Why velocity is now the critical edge in AI-accelerated cyber threat defense
CISO Albert Evans discusses the importance of closing the "speed gap" with AI-enabled defenses and strategic frameworks.

Cyberattacks have always relied on deception, but the game has entered an entirely new league. Voice clones have been used in vishing attacks on major firms like Google and Cisco, and at DEF CON, social engineering is dissected like a sport, with experts competing to breach mock corporate walls. While the tactics themselves haven't drastically changed, the speed certainly has. The new era of cybersecurity will not be defined by the type of attack, but by the velocity at which it is waged.
We spoke with Albert Evans, Chief of Information Security at ISO New England. After leading cyber defense programs for the Department of Defense and securing Fortune 100 critical infrastructure at Exelon, Evans has developed a philosophy of "people-centered cybersecurity" that challenges the industry’s historically reactive posture. For him, the entire conflict has been reframed.
"AI doesn't change what attackers are going to do; they're going to have the same risk and response. What it changes is the speed. They're going to be faster on their end, so now you need to be faster on yours," says Evans. "A lot of AI-enabled defenses are about closing the speed gap to take away the threat actor's advantage."
The central conflict in modern cybersecurity is this "speed gap." AI is simultaneously the greatest threat and defense available today. But while defenders are upgrading their toolsets, attackers are weaponizing speed to render those tools moot.
Fast and furious: "The trend is fast and furious because, even though many companies now have strong security tooling, attackers can still win by moving faster than defenders can react," Evans explains. "If your team isn’t well-trained or working together, the tools might detect the threat—but by the time they do, the attacker has already reached their objective."
Evans argues that closing the speed gap begins with moving beyond the "compliance checkbox" mentality that plagues many security programs. The solution lies in strategically layering operational frameworks like MITRE ATLAS, the OWASP Testing Framework, and the CSA MAESTRO framework to build a proactive defense.
The operational unifier: "The framework I'm kind of excited about now is SAIL," Evans said. "SAIL is kind of the framework to rule them all because it's an operational framework that uses SDLC, that covers the full spectrum and incorporates the other frameworks. So now, you only need to use SAIL."

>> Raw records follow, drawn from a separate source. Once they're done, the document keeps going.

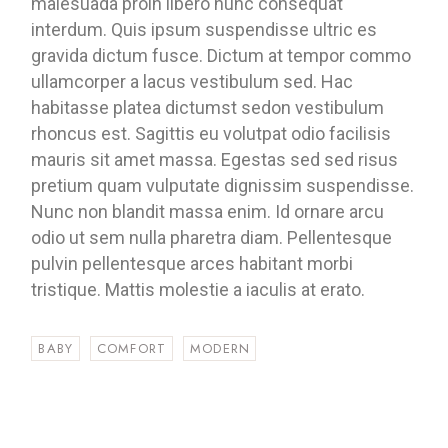
malesuada proin libero nunc consequat
interdum. Quis ipsum suspendisse ultric es
gravida dictum fusce. Dictum at tempor commo
ullamcorper a lacus vestibulum sed. Hac
habitasse platea dictumst sedon vestibulum
rhoncus est. Sagittis eu volutpat odio facilisis
mauris sit amet massa. Egestas sed sed risus
pretium quam vulputate dignissim suspendisse.
Nunc non blandit massa enim. Id ornare arcu
odio ut sem nulla pharetra diam. Pellentesque
pulvin pellentesque arces habitant morbi
tristique. Mattis molestie a iaculis at erato.
BABY
COMFORT
MODERN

But frameworks and tools are useless without skilled operators to wield them. With static defenses now obsolete against polymorphic, AI-driven attacks, Evans argues that team transformation is a non-negotiable. This requires a new baseline of skills, a focus on low-risk technological adoption, and a renewed emphasis on a classic security discipline.
The new skill baseline: "For your teams, they need at least some basic AI training—understanding what GenAI is, the risks," Evans says. "If they're going to use AI defensively, they need prompt engineering skills."
A low-risk first step: "The AI assistant apps for the SOC are a no-brainer," he notes. "They're low-risk because they're just training off your data, so you're not getting model drift. They're quick to implement, and it's like getting a couple of extra SOC analysts on board overnight."
The human countermeasure: "The best way to counter offensive threats is still old-school threat hunting," he says. "That means having skilled threat hunters working 24/7. Most companies struggle to hire and keep that talent, but you can augment your SOC by contracting with providers that offer it as a service."
In such a high-velocity environment, the goal is not to simply build walls, but to create a system designed to ensnare and neutralize threats as they move. "I don't describe what we do as defense in depth; I describe it more as a spiderweb because we want to make it very difficult for the threat actor to move through to achieve their objective," he states. "We create those different layers by mapping to frameworks like MITRE ATT&CK and MITRE ATLAS."
AI doesn't change what attackers are going to do; they're going to have the same risk and response. What it changes is the speed. They're going to be faster on their end, so now you need to be faster on yours. A lot of AI-enabled defenses are about closing the speed gap to take away the threat actor's advantage.